INFORMATION →
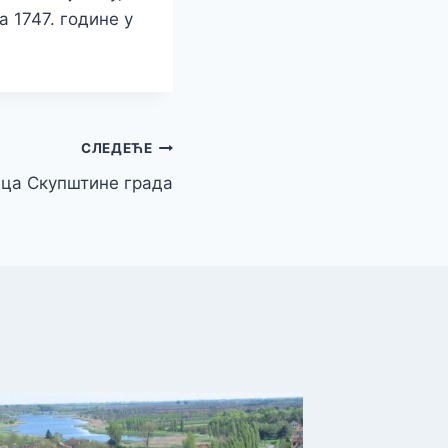
а 1747. године у
СЛЕДЕЋЕ
ица Скупштине града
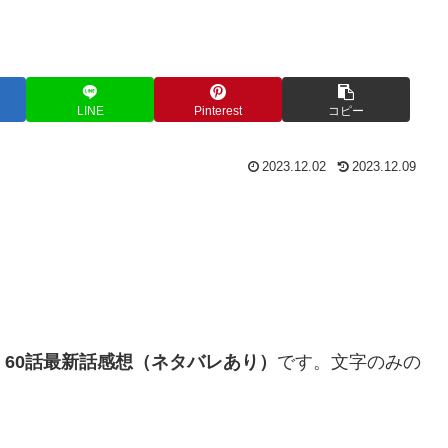
LINE
Pinterest
コピー
2023.12.02
2023.12.09
」
60話最新話感想（ネタバレあり）
です。文字のみの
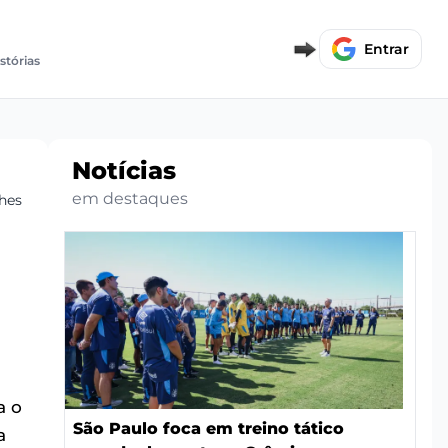
Entrar
stórias
Notícias
em destaques
lhes
a o
São Paulo foca em treino tático
a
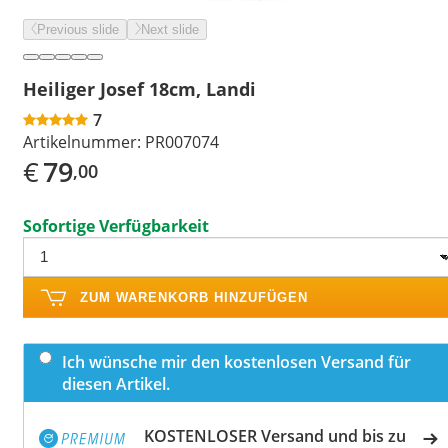
Previous slide
Next slide
Heiliger Josef 18cm, Landi
7
Artikelnummer:
PR007074
€
79
,00
Sofortige Verfügbarkeit
ZUM WARENKORB HINZUFÜGEN
Ich wünsche mir den kostenlosen Versand für
diesen Artikel.
KOSTENLOSER Versand und bis zu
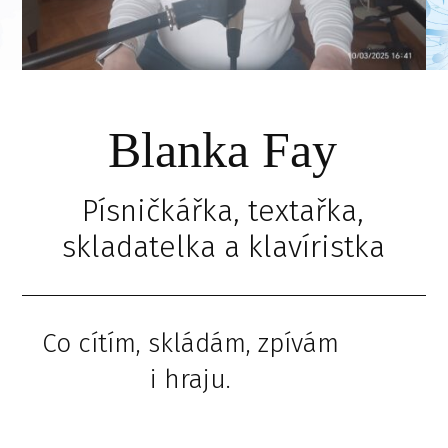
Blanka Fay
Písničkářka, textařka,
skladatelka a klavíristka
Co cítím, skládám, zpívám
i hraju.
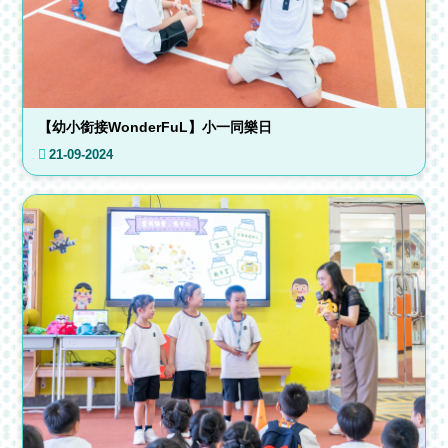
【幼小銜接WonderFuL】小一同樂日
21-09-2024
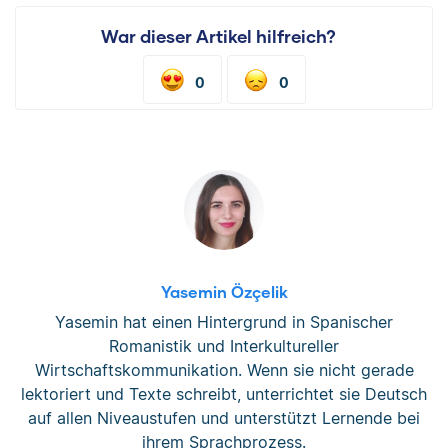
War dieser Artikel hilfreich?
0
0
Yasemin Özçelik
Yasemin hat einen Hintergrund in Spanischer
Romanistik und Interkultureller
Wirtschaftskommunikation. Wenn sie nicht gerade
lektoriert und Texte schreibt, unterrichtet sie Deutsch
auf allen Niveaustufen und unterstützt Lernende bei
ihrem Sprachprozess.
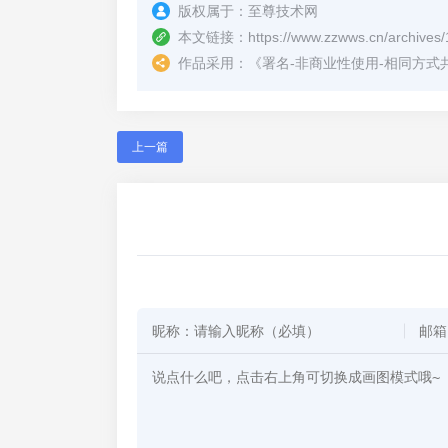
版权属于：
至尊技术网
本文链接：
https://www.zzwws.cn/archives
作品采用：
《
署名-非商业性使用-相同方式共享 4.
上一篇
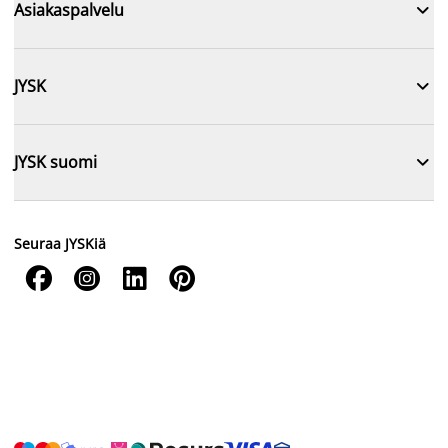

Asiakaspalvelu

JYSK

JYSK suomi
Seuraa JYSKiä




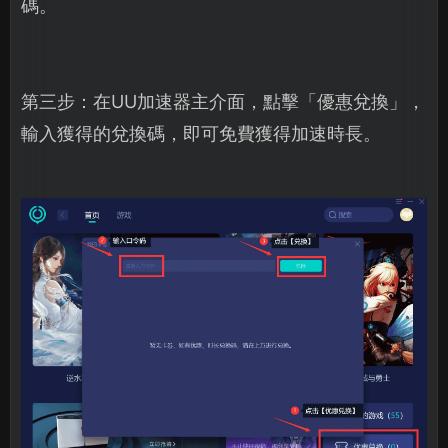
碼。
第三步：在UU加速器主介面，點擊「優惠兌換」，
輸入獲得的兌換碼，即可免費獲得加速時長。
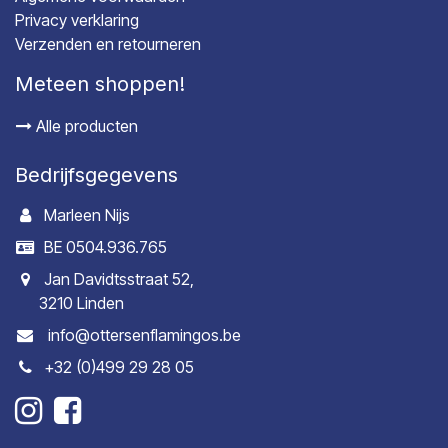
Privacy verklaring
Verzenden en retourneren
Meteen shoppen!
Alle producten
Bedrijfsgegevens
Marleen Nijs
BE 0504.936.765
Jan Davidtsstraat 52,
3210 Linden
info@ottersenflamingos.be
+32 (0)499 29 28 05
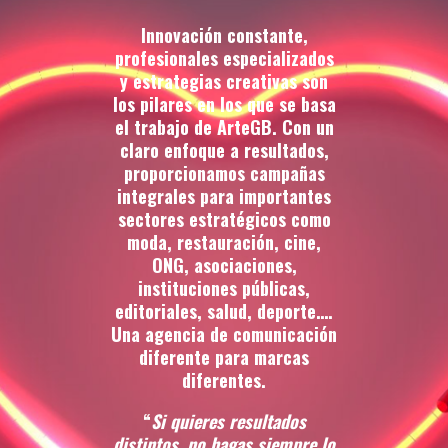
Innovación constante,
profesionales especializados
y estrategias creativas son
los pilares en los que se basa
el trabajo de ArteGB. Con un
claro enfoque a resultados,
proporcionamos campañas
integrales para importantes
sectores estratégicos como
moda, restauración, cine,
ONG, asociaciones,
instituciones públicas,
editoriales, salud, deporte….
Una agencia de comunicación
diferente para marcas
diferentes.
“
Si quieres resultados
distintos, no hagas siempre lo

REQUIRED WORK →
The expected output is the complete listing, word for word, without any picture.

THE ANSWER →
а 1747. године у
СЛЕДЕЋЕ
ица Скупштине града
LINE
Pinterest
コピー
2023.12.02
2023.12.09
」
60話最新話感想（ネタバレあり）
です。文字のみの
Entrar
stórias
Notícias
em destaques
lhes
a o
São Paulo foca em treino tático
a
Previous slide
Next slide
Heiliger Josef 18cm, Landi
7
Artikelnummer:
PR007074
€
79
,00
Sofortige Verfügbarkeit
ZUM WARENKORB HINZUFÜGEN
Ich wünsche mir den kostenlosen Versand für
diesen Artikel.
KOSTENLOSER Versand und bis zu
Blanka Fay
Písničkářka, textařka,
skladatelka a klavíristka
Co cítím, skládám, zpívám
i hraju.
【幼小銜接WonderFuL】小一同樂日
21-09-2024
War dieser Artikel hilfreich?
0
0
Yasemin Özçelik
Yasemin hat einen Hintergrund in Spanischer
Romanistik und Interkultureller
Wirtschaftskommunikation. Wenn sie nicht gerade
lektoriert und Texte schreibt, unterrichtet sie Deutsch
auf allen Niveaustufen und unterstützt Lernende bei
ihrem Sprachprozess.
版权属于：
至尊技术网
本文链接：
https://www.zzwws.cn/archives
作品采用：
《
署名-非商业性使用-相同方式共享 4.
上一篇

Asiakaspalvelu

JYSK

JYSK suomi
Seuraa JYSKiä




碼。
第三步：在UU加速器主介面，點擊「優惠兌換」，
輸入獲得的兌換碼，即可免費獲得加速時長。
Privacy verklaring
Verzenden en retourneren
Meteen shoppen!
Alle producten
Bedrijfsgegevens
Marleen Nijs
BE 0504.936.765
Jan Davidtsstraat 52,
3210 Linden
info@ottersenflamingos.be
+32 (0)499 29 28 05
Innovación constante,
profesionales especializados
y estrategias creativas son
los pilares en los que se basa
el trabajo de ArteGB. Con un
claro enfoque a resultados,
proporcionamos campañas
integrales para importantes
sectores estratégicos como
moda, restauración, cine,
ONG, asociaciones,
instituciones públicas,
editoriales, salud, deporte….
Una agencia de comunicación
diferente para marcas
diferentes.
“
Si quieres resultados
distintos, no hagas siempre lo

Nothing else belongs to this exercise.